There is consistent evidence showing women access treatment with more severe substance-related profiles relative to men; however, treatment outcome evaluation shows inconclusive results regarding gender differences. Furthermore, few studies evaluate response by gender.


The present analyses were performed using data from the NAOMI study, an open-label, phase III randomized controlled trial, carried out between 2005 and 2008 in Vancouver and Montreal, Canada. A total of 226 long-term treatment-refractory opioid dependent individuals were randomized to receive injectable diacetylmorphine or oral methadone for 12 months. Patients in both treatment groups were offered psychosocial and primary care services. Main outcomes were retention in addiction treatment at 12 months. Drug use, health, psychosocial adjustment and health-related quality of life were examined at baseline and during treatment, using the European Addiction Severity Index, Maudsley Addiction Profile, SF-6D and EuroQol EQ-5D.

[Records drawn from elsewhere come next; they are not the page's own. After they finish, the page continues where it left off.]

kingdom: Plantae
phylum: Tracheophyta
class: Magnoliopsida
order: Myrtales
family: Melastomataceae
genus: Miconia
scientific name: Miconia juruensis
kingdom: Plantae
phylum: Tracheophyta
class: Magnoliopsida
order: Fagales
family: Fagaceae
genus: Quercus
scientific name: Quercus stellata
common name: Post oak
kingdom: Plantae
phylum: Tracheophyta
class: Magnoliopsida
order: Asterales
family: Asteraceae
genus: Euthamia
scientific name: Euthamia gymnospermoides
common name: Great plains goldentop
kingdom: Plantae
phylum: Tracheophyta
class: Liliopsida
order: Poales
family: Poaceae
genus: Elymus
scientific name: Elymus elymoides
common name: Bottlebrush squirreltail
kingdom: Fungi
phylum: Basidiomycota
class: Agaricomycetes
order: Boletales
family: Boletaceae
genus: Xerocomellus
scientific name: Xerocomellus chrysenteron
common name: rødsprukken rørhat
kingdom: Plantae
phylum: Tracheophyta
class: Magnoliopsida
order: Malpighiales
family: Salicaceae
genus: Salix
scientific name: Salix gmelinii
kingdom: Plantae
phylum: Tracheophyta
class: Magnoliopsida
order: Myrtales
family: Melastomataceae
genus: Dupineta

A total of 88 (38.9%) females and 138 (61.1%) males were included in the present analysis. Retention rates among female participants in the diacetylmorphine group were significantly higher than oral methadone (83.3% vs. 47.8%). Males receiving diacetylmorphine improved significantly more than females in physical health, health-related quality of life, and family relations but female participants in the diacetylmorphine group had significantly greater improvements in illicit drug use scores and psychological health compared to females allocated to oral methadone.


Among long-term opioid dependent women who have not benefited sufficiently from available treatments, medically prescribed diacetylmorphine is more effective than oral methadone. Men receiving diacetylmorphine showed more improvements than women.